Sofia pegou nas coisas e decidiu seguir sozinha, farta de garotices e
rivalidades. Jorge e Rogério tentaram demovê-la, mas foi inglório, nessa noite
seguiu no primeiro comboio que apareceu, para Viena, soube Jorge mais tarde, e para um
Danúbio pouco azul. Culpando-se mutuamente, Rogério e Jorge seguiram
viagem também, Jorge de regresso a Veneza, Rogério para Atenas. Semanas depois
de partirem, a viagem que os juntara numa gare, noutra, de novo os separava. Não
foi sem um prazer mórbido que Jorge viu Rogério, com a pressa, embarcar no trem errado, com destino a Bucareste, julgando partir para Atenas,
ignorando que sem visto logo seria recambiado. Que fosse, ele que se virasse.
Contemplando
a verde paisagem bósnia num comboio velho e podre, Jorge foi magicando na vida,
nas promessas de felicidade de Paris, e na frivolidade das mulheres. La donna é mobile, cantava a ária de
Verdi, e bem certo era. Reentrando em Itália, voltou a Veneza, dali para Pisa
e Génova, a riviera francesa depois. Sozinho, decidiu-se a fazer um diário, à
falta de Sofia e dos beijos no beliche. Com a mochila suja, e já sem roupa
lavada, sentou-se a ver os pombos em São Marcos. O relógio marcava as
seis da tarde, e a praça fervilhava de turistas disparando flashes e ruidosos gondoleiros.
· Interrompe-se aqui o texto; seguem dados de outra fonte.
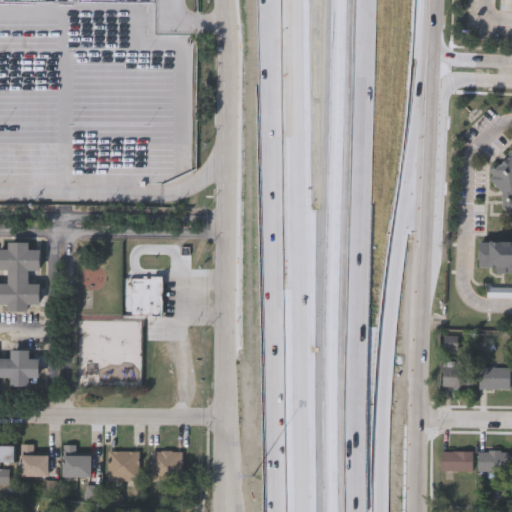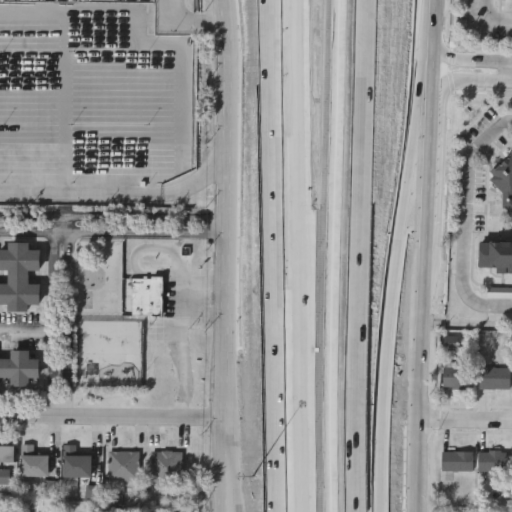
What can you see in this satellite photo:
road: (495, 13)
road: (153, 15)
road: (188, 15)
road: (292, 54)
road: (268, 57)
road: (467, 61)
building: (26, 103)
building: (26, 103)
road: (65, 108)
road: (36, 121)
road: (498, 126)
road: (441, 137)
building: (502, 180)
building: (502, 181)
road: (31, 214)
road: (132, 214)
road: (208, 217)
road: (223, 221)
road: (62, 222)
road: (210, 226)
road: (31, 230)
road: (134, 231)
road: (62, 233)
road: (466, 235)
road: (57, 238)
road: (230, 240)
road: (358, 255)
road: (423, 255)
building: (494, 257)
building: (494, 259)
building: (20, 275)
building: (21, 280)
road: (392, 288)
road: (295, 310)
road: (67, 313)
road: (206, 315)
road: (53, 317)
road: (183, 327)
road: (26, 328)
building: (20, 368)
building: (21, 371)
building: (456, 377)
building: (492, 378)
building: (458, 379)
building: (495, 380)
road: (54, 400)
road: (62, 400)
road: (58, 411)
road: (113, 417)
road: (466, 428)
building: (8, 455)
building: (8, 455)
building: (454, 461)
building: (491, 461)
building: (456, 463)
building: (493, 463)
building: (34, 464)
building: (35, 465)
building: (77, 465)
building: (78, 466)
building: (511, 466)
building: (124, 467)
building: (124, 467)
building: (166, 467)
building: (166, 468)
building: (5, 478)
building: (5, 478)
road: (228, 497)
road: (231, 497)
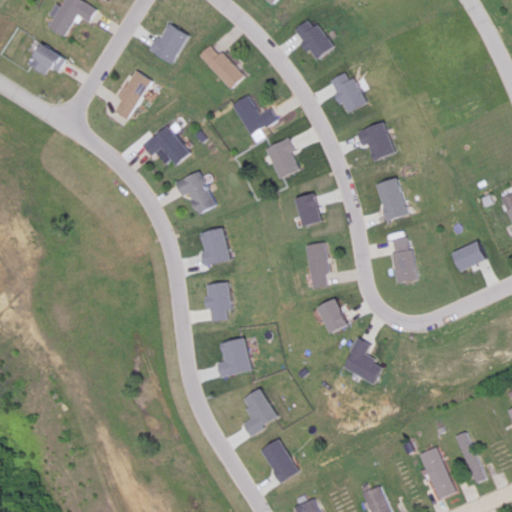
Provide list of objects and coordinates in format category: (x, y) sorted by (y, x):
building: (103, 0)
building: (274, 1)
building: (70, 15)
road: (491, 43)
road: (97, 58)
building: (45, 59)
building: (222, 67)
building: (131, 94)
road: (28, 104)
building: (254, 116)
building: (165, 145)
building: (195, 192)
building: (510, 200)
road: (347, 209)
building: (316, 265)
road: (202, 430)
building: (468, 460)
building: (374, 501)
building: (304, 506)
Pegando num caderno, deu-lhe para
escrever um poema. Lembrou Dick Bogarde, e o filme de Visconti, numa esplanada
perto, a silhueta morena e magra duma jovem, de costas para ele,
despertou-lhe a atenção, estava só e escrevia, desenhando a torre
Eiffel. Era Sofia, a irritada e bela Julieta que ele, idiota Romeu, deixara
escapar por causa dum Capuleto da margem sul. Sem que ela o visse,
recitou-lhe, em francês, pelas costas:
-Et d’abord, j’écriverai ton nom: liberté !
Um impulsivo
beijo cinematográfico foi aplaudido por japoneses que logo o registaram em foto,
e um gondoleiro, sorrindo, aplaudiu, comentando em voz alta: Ecco!, sei Venezia, sei l'amore...,
arlequim e columbina reencontravam-se, saudados pelos pombos esvoaçando sobre a
praça.
Depois de
Nice e Marselha, um cansativo e enriquecido regresso a casa, a certeza dos
perigos do amor e a segurança duma cama lavada. Retemperadas as energias,
anteviu dias de felicidade e futuro. Fora um mês de alegria e descoberta, descoberta deles próprios, sobretudo.
Enquanto
isso, na fronteira romena, um atarantado português sem visto era apertado pela
milícia de Ceausescu. Sem dinheiro e findo prazo do bilhete, ainda
passaria por apertos antes que esfomeado e sujo voltasse à velha e saudosa
Santa Apolónia, de muitas partidas chorosas e alegres chegadas.